_Activity_
How do the lines below between the ones holding "Discussion and Consideration of an" and "Discussion and Consideration of the Appointment", inclusive, read? Give them again exactly, with no other lines.
[Data — start]
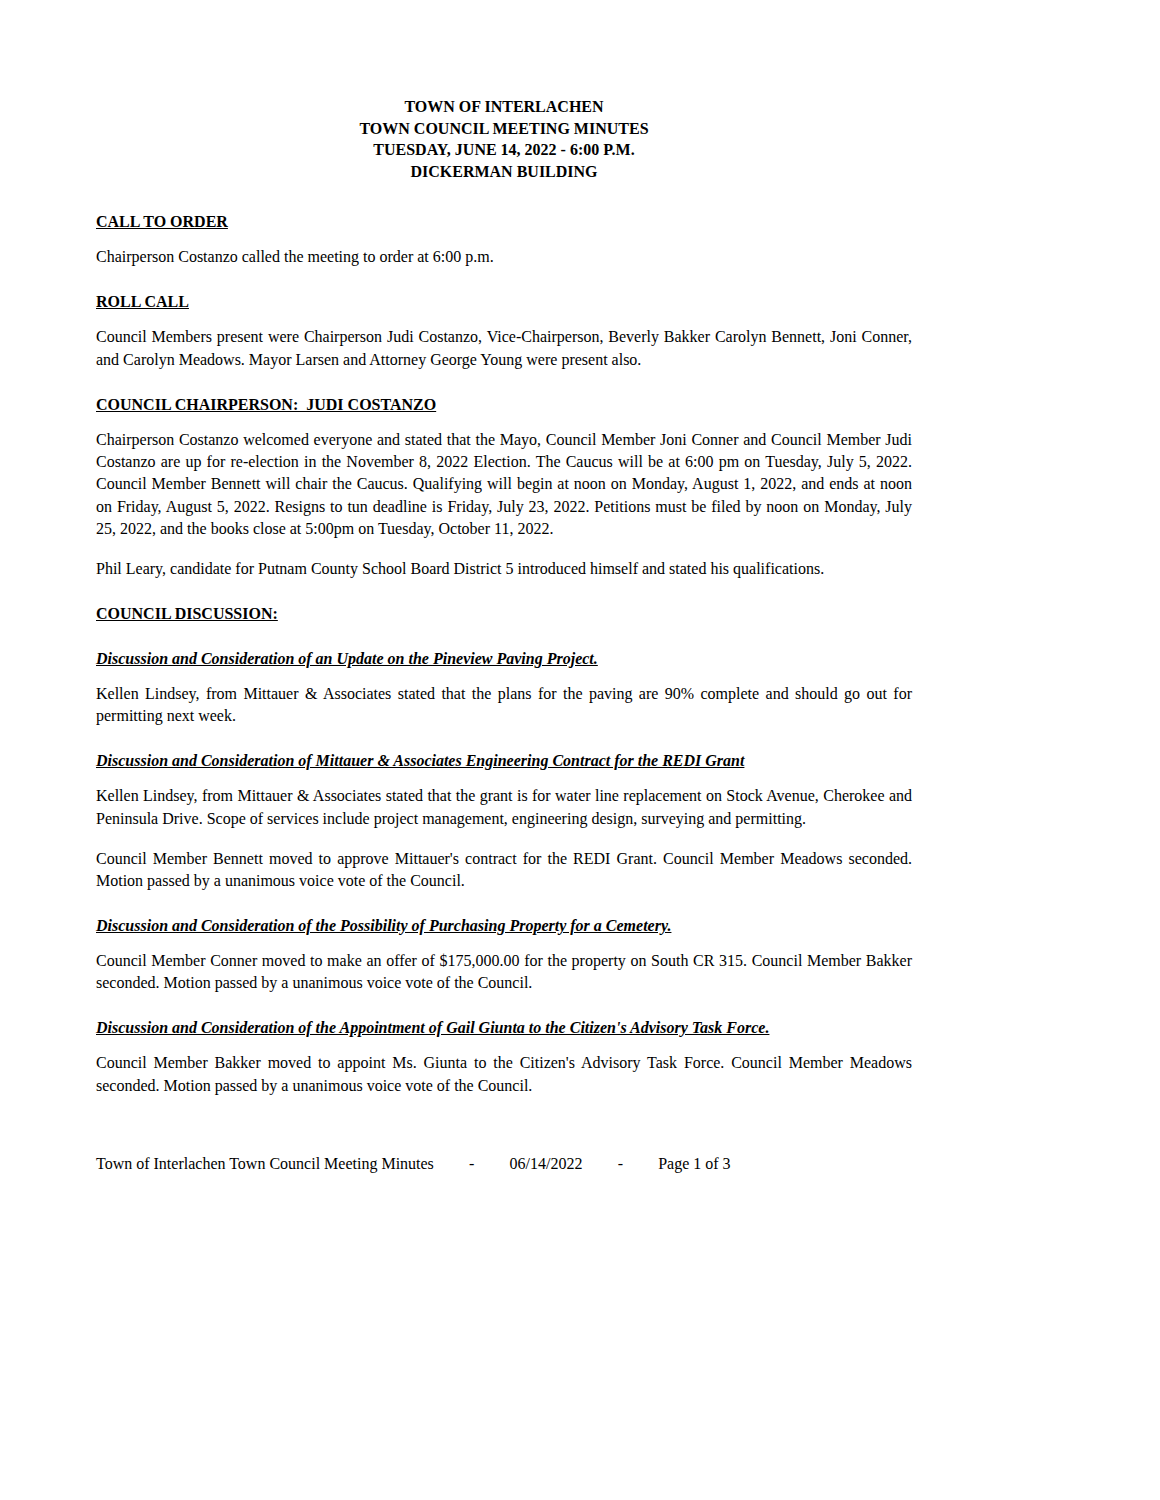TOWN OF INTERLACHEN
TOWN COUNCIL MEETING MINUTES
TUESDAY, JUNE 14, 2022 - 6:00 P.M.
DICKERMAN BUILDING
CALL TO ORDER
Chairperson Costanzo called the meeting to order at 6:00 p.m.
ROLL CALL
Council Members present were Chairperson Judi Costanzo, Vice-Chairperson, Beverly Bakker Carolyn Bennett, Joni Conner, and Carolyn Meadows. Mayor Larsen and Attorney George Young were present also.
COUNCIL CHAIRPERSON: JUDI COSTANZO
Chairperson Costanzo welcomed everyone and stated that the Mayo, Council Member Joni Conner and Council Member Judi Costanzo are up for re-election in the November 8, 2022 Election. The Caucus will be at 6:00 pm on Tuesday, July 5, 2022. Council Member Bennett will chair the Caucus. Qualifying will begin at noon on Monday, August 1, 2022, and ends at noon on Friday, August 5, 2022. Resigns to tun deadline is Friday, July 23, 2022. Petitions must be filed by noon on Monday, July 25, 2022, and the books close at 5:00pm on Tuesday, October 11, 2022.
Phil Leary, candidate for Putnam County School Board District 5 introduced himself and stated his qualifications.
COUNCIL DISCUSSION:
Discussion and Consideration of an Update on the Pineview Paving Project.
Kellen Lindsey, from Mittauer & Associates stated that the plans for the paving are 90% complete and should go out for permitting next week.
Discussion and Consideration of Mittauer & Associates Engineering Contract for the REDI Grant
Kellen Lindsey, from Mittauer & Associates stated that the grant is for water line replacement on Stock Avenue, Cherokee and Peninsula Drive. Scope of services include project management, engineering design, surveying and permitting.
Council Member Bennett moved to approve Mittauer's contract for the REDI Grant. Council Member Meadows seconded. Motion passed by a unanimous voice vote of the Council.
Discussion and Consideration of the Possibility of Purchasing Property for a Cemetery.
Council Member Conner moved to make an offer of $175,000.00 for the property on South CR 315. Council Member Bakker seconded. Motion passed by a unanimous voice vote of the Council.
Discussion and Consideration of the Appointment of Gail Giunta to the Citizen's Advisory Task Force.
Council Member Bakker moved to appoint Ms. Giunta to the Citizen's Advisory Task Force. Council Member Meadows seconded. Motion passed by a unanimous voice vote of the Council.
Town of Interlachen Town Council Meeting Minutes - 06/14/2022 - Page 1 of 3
[Data — finish]
_Output for this exercise_
Discussion and Consideration of an Update on the Pineview Paving Project.
Kellen Lindsey, from Mittauer & Associates stated that the plans for the paving are 90% complete and should go out for permitting next week.
Discussion and Consideration of Mittauer & Associates Engineering Contract for the REDI Grant
Kellen Lindsey, from Mittauer & Associates stated that the grant is for water line replacement on Stock Avenue, Cherokee and Peninsula Drive. Scope of services include project management, engineering design, surveying and permitting.
Council Member Bennett moved to approve Mittauer's contract for the REDI Grant. Council Member Meadows seconded. Motion passed by a unanimous voice vote of the Council.
Discussion and Consideration of the Possibility of Purchasing Property for a Cemetery.
Council Member Conner moved to make an offer of $175,000.00 for the property on South CR 315. Council Member Bakker seconded. Motion passed by a unanimous voice vote of the Council.
Discussion and Consideration of the Appointment of Gail Giunta to the Citizen's Advisory Task Force.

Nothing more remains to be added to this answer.